2
votes

how to adjust transparency when plotting spatial polygons over Open street maps map tiles? I can do it with ggmaps, but I have to do each color seperately.

code for get map tile from the OpenStreetMap package:

map = openproj(openmap(
            c(lat= max(as.numeric(as.character(zip$INTPTLAT10))),
             lon=   min(as.numeric(as.character(zip$INTPTLON10)))),
            c(lat= min(as.numeric(as.character(zip$INTPTLAT10))),
              lon= max(as.numeric(as.character(zip$INTPTLON10)))),
                       type="osm"))
plot(map)

Heat map:

zip=readShapePoly( "tl_2010_04_zcta510.shp" )
zip$groups2=sample(1:10, length(zip[,1]), replace=T)
brks=classIntervals(zip$groups2, n=9, style="quantile")$brks
cols <- colors[findInterval(zip$groups2, brks, all.inside=TRUE)]
plot( zip , col = cols , axes=F , add=TRUE)

This is the phoenix .shp file from US census 2010.

1
You have not provided "zip" at least not in a manner that is obvious. How did you make "zip" from the "phoenix .shp file from US census 2010". It's also unclear whether you understand that transparency often encoded with a fourth hex digit pair, eg; "#D9D9D980"IRTFM
you download the phoenix .shp file from here: goo.gl/DgY0H (the file name is tl_2010_04_zcta510.shp). then read the shape file into R using readShapePoly().cconnell
There's no file at that page with that name.IRTFM
go here: census.gov/cgi-bin/geo/shapefiles2010/main. choose zip tabulation, and then choose Arizona to download the file.cconnell

1 Answers

2
votes

With some difficulty I found the ftp site that had the specified file as a zip file (before the other directions appeared): ftp://ftp2.census.gov/geo/tiger/TIGER2010/ZCTA5/2010/

Then further difficulties ensued as two more packages were needed to run the code above:

require(maptools)
require(classInt)

The transparency information in RGB-encoded color values is the last two hex-code entries in an 8 digit nex-number which is stored as a character value. Appending a value less than "FF" results in some degree of transparency, but it turned out that the "NA" values were not actually getting appended properly and needed to be reset to NA_character_:

 cols <- paste0( cols, "20")  # as suggested in my earlier comment
 plot(map)
 plot( zip , col = cols , axes=F , add=TRUE)
#Error in polypath(x = mcrds[, 1], y = mcrds[, 2], border = border, col = col,  : 
#  invalid color name 'NA20'
 is.na(cols) <- grepl("NA", cols)
 plot( zip , col = cols , axes=F , add=TRUE)

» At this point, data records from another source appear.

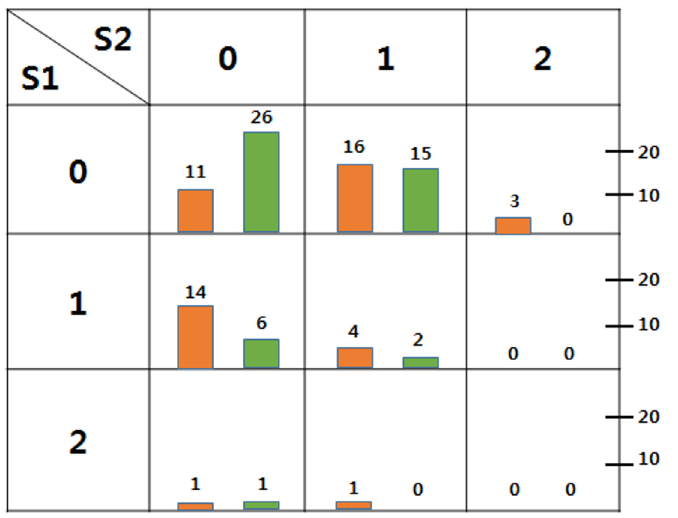
Fig 4. Toy example dataset structure to show superiority of the stepwise CMH method. We counted the numbers of cases and controls for each genotype combination and expressed them as vertical bars to visualize. Orange bars represent the counts of cases and the green bars do counts of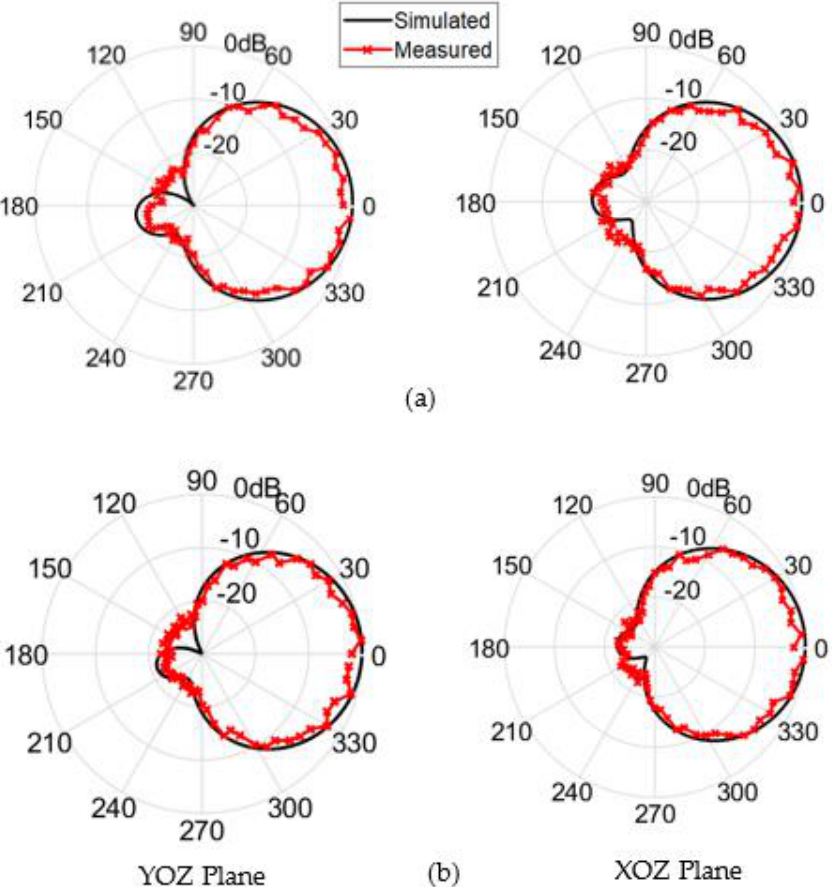
Figure 9. Simulation and measured normalized power patterns of the proposed single-element circularly polarized microstrip antenna at ( a ) 3.6 GHz and ( b ) 3.7 GHz.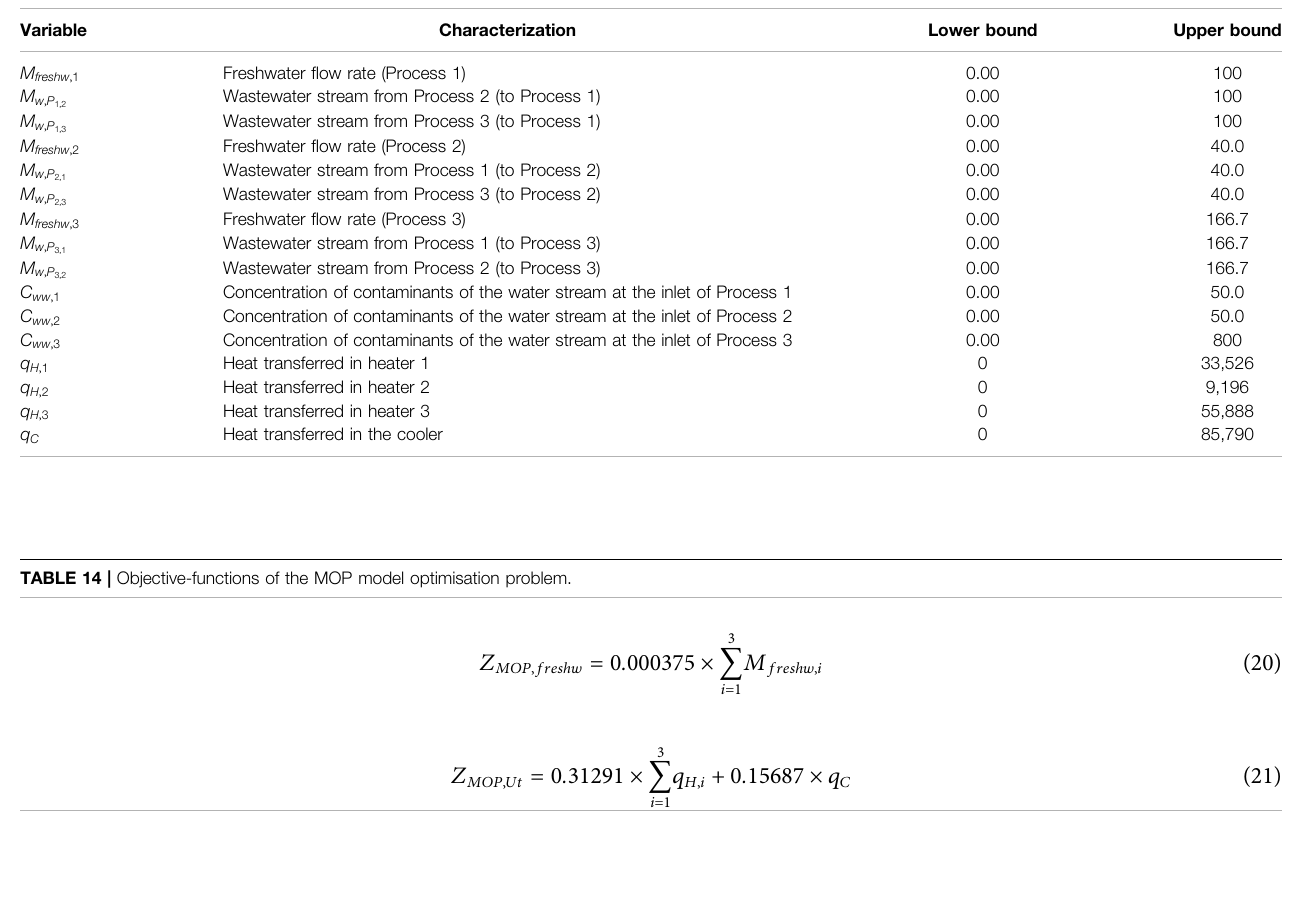
TABLE 15 | Results for the Pareto set (Water and Energy Consumption).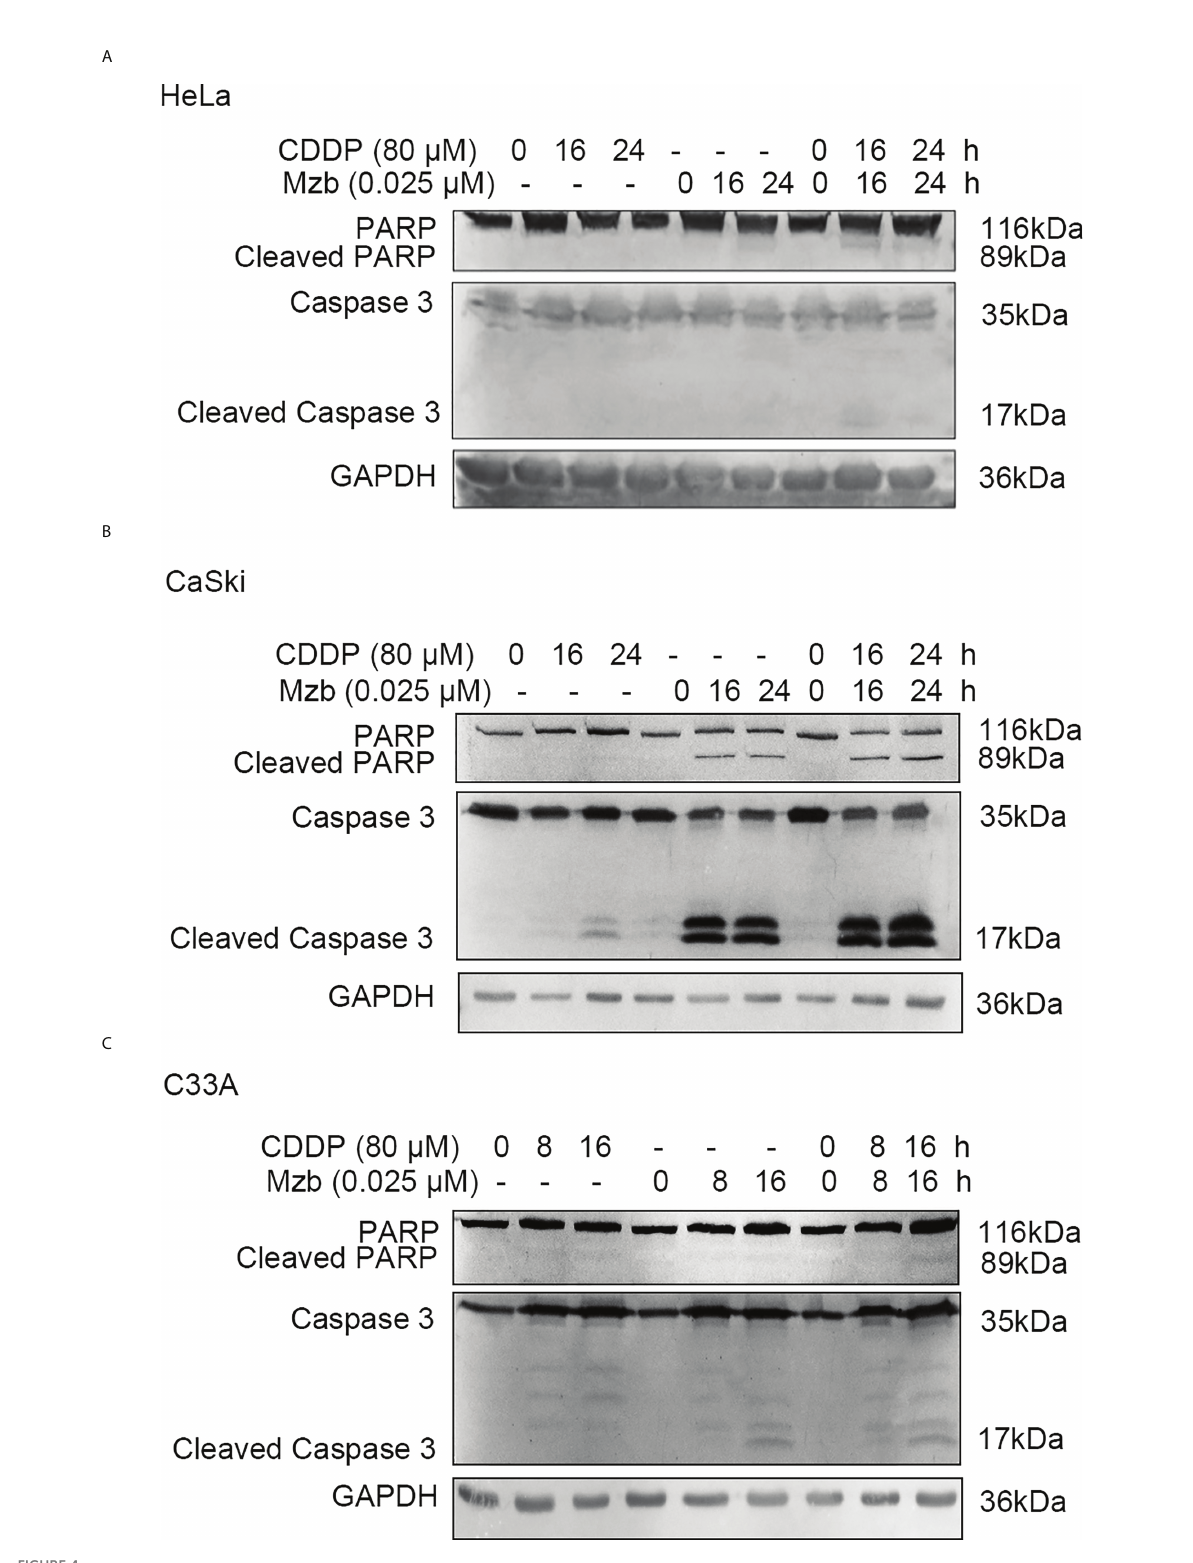
FIGURE 4 Marizomib strengthens CDDP-induced apoptosis in cervical cancer cells. (A – C) The cervical cancer cell lines HeLa and CaSki were treated with CDDP alone (80 m M) marizomib alone (0.025 m M) or the combination of the two drugs for 0, 16 h, or 24 h, and C33A was treated with CDDP alone (80 m M) marizomib alone (0.025 m M) or the combination of the two drugs for 0, 8 h, or 16 h. Then, whole cell lysates were run on SDS − PAGE and immunoblotted with antibodies against PARP and caspase 3 to detect apoptosis. GAPDH was used as the loading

Rather than posting the 1.4 MB file that resulted from converting the 7MB pdf file to PNG format, I zoomed in on the NorthEast corner of Arizona and captured a screenshot: enter image description here

It's possible to see the geographic features and roads through the transparent overlays. That's US-40 running between Flagstaff and Kingman in the lower portion of the plot.